[WHAT TO PRODUCE] Below are records with pictures in them. Transcribe everything from the line containing "und Grundbesitz in" down to the line containing "Развлечения", exactly, and leave the pictures behind.

[DATASET EXTRACT]
++++

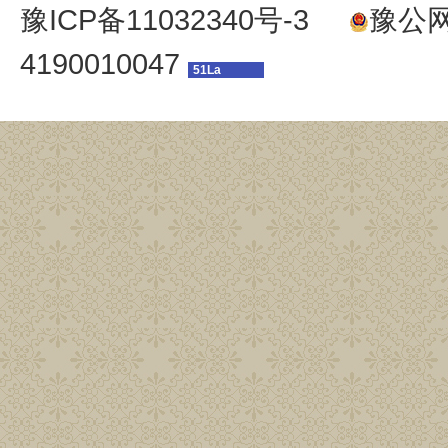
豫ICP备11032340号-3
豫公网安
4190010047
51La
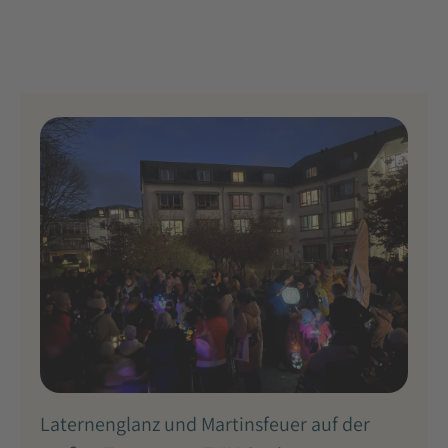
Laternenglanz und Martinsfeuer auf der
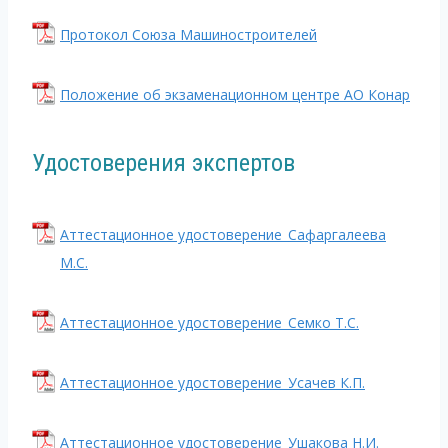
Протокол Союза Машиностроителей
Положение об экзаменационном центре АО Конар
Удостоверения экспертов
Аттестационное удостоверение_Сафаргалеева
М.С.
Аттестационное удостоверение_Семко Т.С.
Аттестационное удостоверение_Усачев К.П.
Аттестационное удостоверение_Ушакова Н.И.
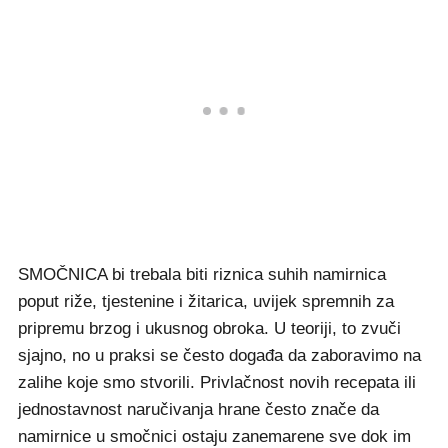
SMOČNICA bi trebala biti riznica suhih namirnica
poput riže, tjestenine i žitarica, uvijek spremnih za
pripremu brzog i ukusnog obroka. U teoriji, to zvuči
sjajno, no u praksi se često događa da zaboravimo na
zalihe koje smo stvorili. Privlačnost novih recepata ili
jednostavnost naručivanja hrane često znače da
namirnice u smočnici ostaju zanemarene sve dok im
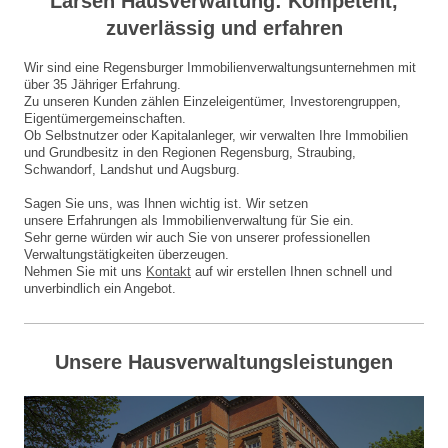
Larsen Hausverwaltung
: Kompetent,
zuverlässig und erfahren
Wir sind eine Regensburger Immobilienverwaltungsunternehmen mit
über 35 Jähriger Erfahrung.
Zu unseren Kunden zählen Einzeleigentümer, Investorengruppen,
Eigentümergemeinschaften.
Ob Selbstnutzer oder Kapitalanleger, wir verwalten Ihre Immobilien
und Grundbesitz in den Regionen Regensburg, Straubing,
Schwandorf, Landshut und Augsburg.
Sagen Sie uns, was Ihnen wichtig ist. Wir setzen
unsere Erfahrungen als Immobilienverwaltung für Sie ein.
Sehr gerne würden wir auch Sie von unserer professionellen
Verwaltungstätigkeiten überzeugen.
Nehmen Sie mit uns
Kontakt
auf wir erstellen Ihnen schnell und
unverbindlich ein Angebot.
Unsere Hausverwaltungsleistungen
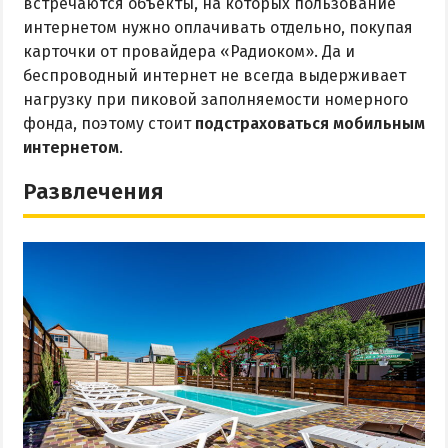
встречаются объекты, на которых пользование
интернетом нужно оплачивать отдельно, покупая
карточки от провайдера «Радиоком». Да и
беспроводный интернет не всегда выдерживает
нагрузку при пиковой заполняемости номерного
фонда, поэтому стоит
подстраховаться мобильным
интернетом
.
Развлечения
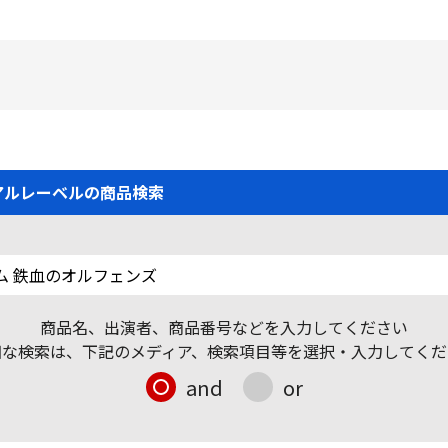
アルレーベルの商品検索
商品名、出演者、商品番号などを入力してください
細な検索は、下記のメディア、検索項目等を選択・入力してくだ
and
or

++++

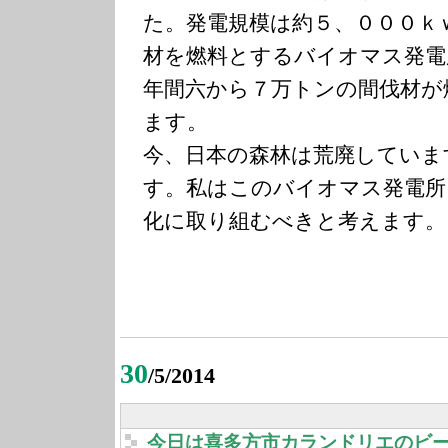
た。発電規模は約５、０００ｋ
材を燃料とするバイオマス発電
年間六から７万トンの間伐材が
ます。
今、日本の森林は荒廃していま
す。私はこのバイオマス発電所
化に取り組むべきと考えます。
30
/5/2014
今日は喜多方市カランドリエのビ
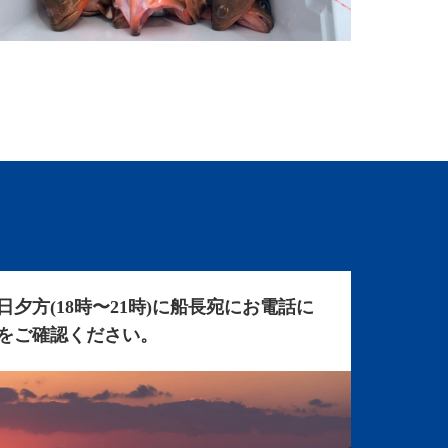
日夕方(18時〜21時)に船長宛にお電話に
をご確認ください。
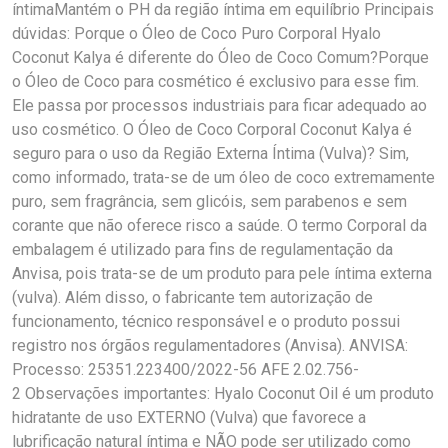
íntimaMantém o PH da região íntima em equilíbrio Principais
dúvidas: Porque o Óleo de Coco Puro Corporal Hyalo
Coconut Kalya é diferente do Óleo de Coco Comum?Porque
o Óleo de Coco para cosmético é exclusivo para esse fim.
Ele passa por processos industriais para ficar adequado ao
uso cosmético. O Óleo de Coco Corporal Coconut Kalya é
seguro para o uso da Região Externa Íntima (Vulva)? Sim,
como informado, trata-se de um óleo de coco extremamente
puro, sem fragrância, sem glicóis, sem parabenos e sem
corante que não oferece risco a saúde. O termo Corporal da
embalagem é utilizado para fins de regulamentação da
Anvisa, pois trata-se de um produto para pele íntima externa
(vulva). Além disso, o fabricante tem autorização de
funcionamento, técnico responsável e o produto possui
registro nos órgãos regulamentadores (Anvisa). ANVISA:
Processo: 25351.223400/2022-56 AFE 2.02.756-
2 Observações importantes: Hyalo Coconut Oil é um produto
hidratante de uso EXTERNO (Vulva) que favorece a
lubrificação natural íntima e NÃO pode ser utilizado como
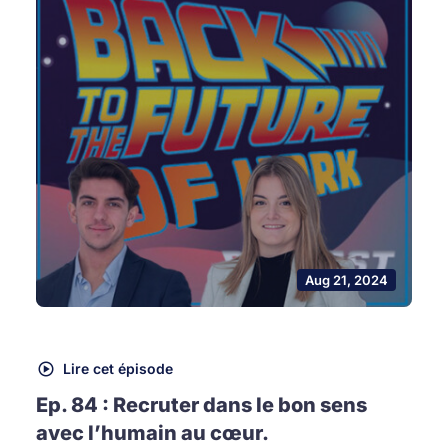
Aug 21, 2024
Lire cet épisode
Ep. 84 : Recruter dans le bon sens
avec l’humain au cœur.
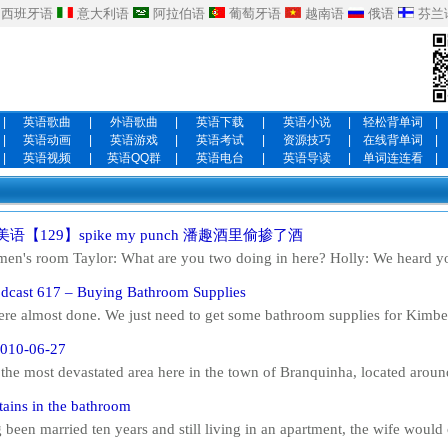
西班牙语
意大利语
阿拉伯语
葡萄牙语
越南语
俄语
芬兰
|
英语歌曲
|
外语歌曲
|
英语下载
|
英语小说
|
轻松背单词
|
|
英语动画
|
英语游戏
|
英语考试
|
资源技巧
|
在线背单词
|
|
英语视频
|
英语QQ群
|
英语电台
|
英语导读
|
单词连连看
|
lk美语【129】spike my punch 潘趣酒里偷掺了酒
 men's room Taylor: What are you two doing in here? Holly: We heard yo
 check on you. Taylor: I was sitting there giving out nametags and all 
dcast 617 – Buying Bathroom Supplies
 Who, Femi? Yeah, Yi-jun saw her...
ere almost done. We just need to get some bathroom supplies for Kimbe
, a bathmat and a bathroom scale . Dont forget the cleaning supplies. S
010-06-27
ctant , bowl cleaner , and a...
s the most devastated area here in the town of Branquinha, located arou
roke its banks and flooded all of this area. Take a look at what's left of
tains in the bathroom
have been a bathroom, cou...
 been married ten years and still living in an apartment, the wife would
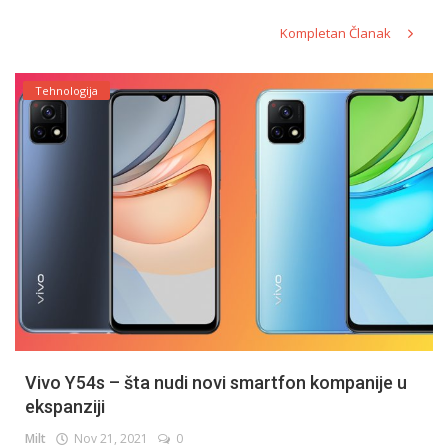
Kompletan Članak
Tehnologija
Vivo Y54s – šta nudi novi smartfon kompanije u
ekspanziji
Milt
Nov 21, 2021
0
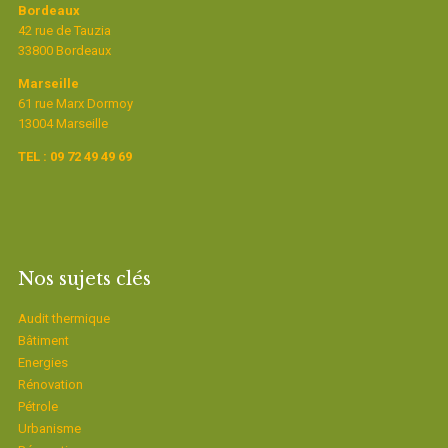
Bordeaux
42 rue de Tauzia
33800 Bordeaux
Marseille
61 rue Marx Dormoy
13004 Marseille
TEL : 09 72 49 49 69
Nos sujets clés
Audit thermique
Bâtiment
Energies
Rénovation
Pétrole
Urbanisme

++++

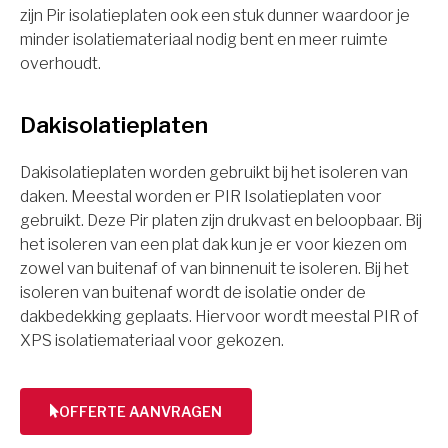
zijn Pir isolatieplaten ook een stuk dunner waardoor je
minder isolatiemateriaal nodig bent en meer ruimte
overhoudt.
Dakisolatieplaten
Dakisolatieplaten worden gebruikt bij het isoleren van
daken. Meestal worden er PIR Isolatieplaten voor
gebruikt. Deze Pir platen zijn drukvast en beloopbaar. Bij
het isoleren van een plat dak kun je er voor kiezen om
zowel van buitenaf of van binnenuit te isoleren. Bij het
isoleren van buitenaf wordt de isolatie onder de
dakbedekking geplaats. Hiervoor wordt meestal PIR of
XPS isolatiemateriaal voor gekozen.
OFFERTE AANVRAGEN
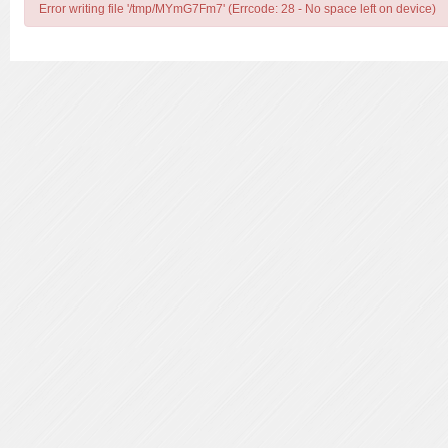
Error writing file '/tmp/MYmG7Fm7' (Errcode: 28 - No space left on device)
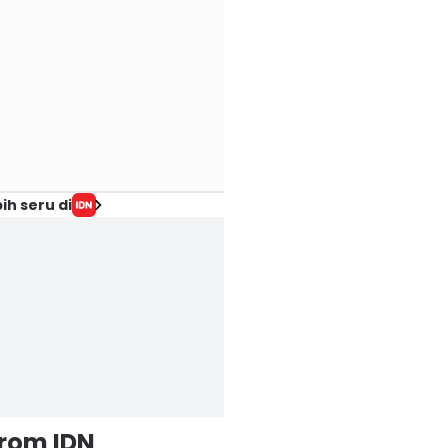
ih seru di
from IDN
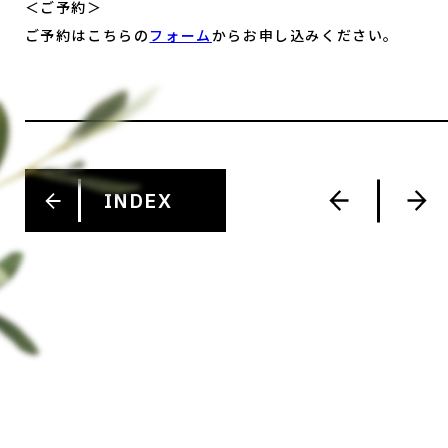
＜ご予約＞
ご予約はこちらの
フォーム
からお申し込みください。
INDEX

++++

[RESULT BELOW]
und Grundbesitz in den Regionen Regensburg, Straubing,
Schwandorf, Landshut und Augsburg.
Sagen Sie uns, was Ihnen wichtig ist. Wir setzen
unsere Erfahrungen als Immobilienverwaltung für Sie ein.
Sehr gerne würden wir auch Sie von unserer professionellen
Verwaltungstätigkeiten überzeugen.
Nehmen Sie mit uns
Kontakt
auf wir erstellen Ihnen schnell und
unverbindlich ein Angebot.
Unsere Hausverwaltungsleistungen
встречаются объекты, на которых пользование
интернетом нужно оплачивать отдельно, покупая
карточки от провайдера «Радиоком». Да и
беспроводный интернет не всегда выдерживает
нагрузку при пиковой заполняемости номерного
фонда, поэтому стоит
подстраховаться мобильным
интернетом
.
Развлечения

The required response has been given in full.